Service users account of “signs of deterioration”

Discussion

Keeping young patients safe from harm is a key healthcare priority. Identifying indicators of deterioration in patients with SMI is therefore paramount. Subsequent identification may inform the adoption and/or design of an intervention that would enable young adults to self-manage their own mental health; they could know when their symptoms deteriorate and when help is required. Indeed, healthcare professionals or family members or friends of the patients could also be more informed to intervene early.
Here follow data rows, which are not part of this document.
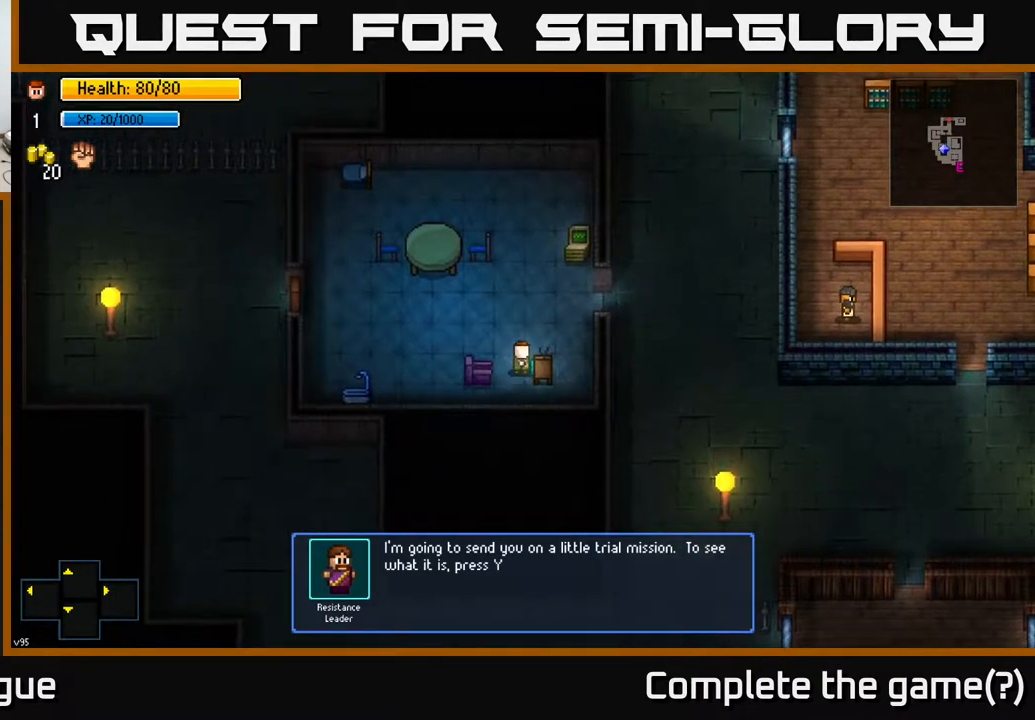
{"buttons": [], "left_stick": "up", "right_stick": "center", "events": [[283, "left_stick", "center"], [400, "left_stick", "up"]]}
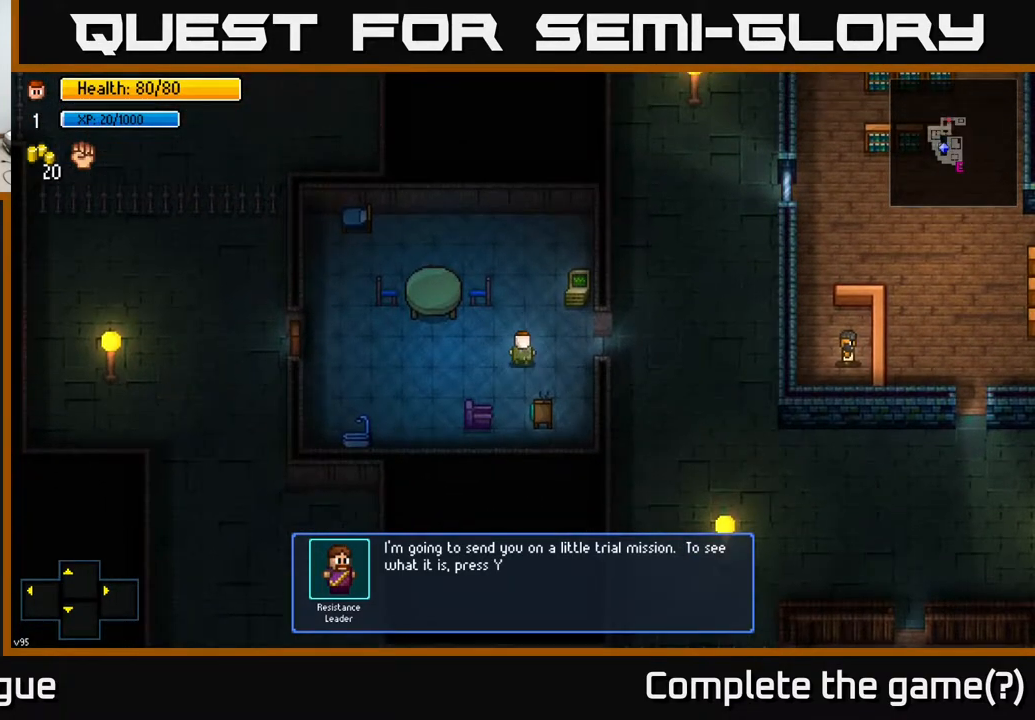
{"buttons": [], "left_stick": "center", "right_stick": "center", "events": [[100, "left_stick", "center"]]}
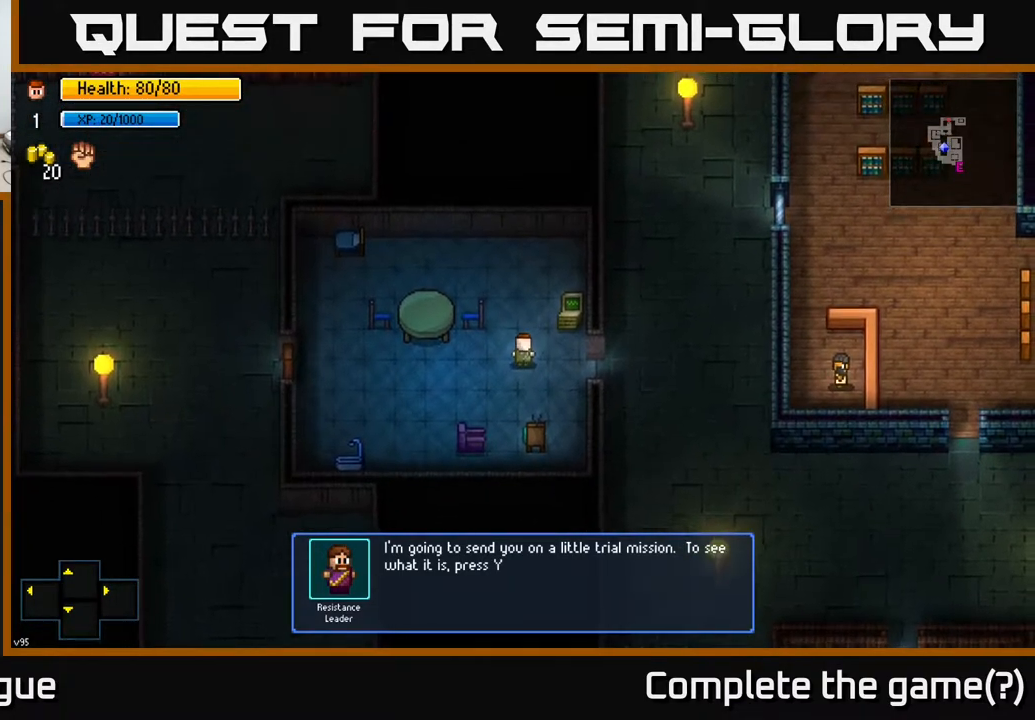
{"buttons": [], "left_stick": "center", "right_stick": "center", "events": [[33, "Y", "down"], [117, "Y", "up"]]}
This protocol describes a systematic review of observational studies that examine the signs for mental and physical deterioration in young adults with SMI. To our knowledge, no other systematic review has examined this area within one review. This systematic review will provide an overview of the aims, methods and results; critical appraisal; and a future research agenda. However, as this review is intentionally exploratory in nature, there are likely to be some difficulties. Firstly, it is likely that studies will be heterogeneous in design and therefore we anticipate assessing study quality will be problematic. As such, it may be more appropriate to use a critical appraisal tool that can assess quality across different research designs. For example, Hawker’s [29] tool accounts for quality regardless of research design.

Secondly, finalising selection criteria will also be difficult because of the varying population, definitions of serious mental illness and types of mental and physical health deterioration to be included in the review. Moreover, the complexity of including mental and physical deterioration in a population who may or may not have been diagnosed with a serious mental health condition may further complicate the search strategy.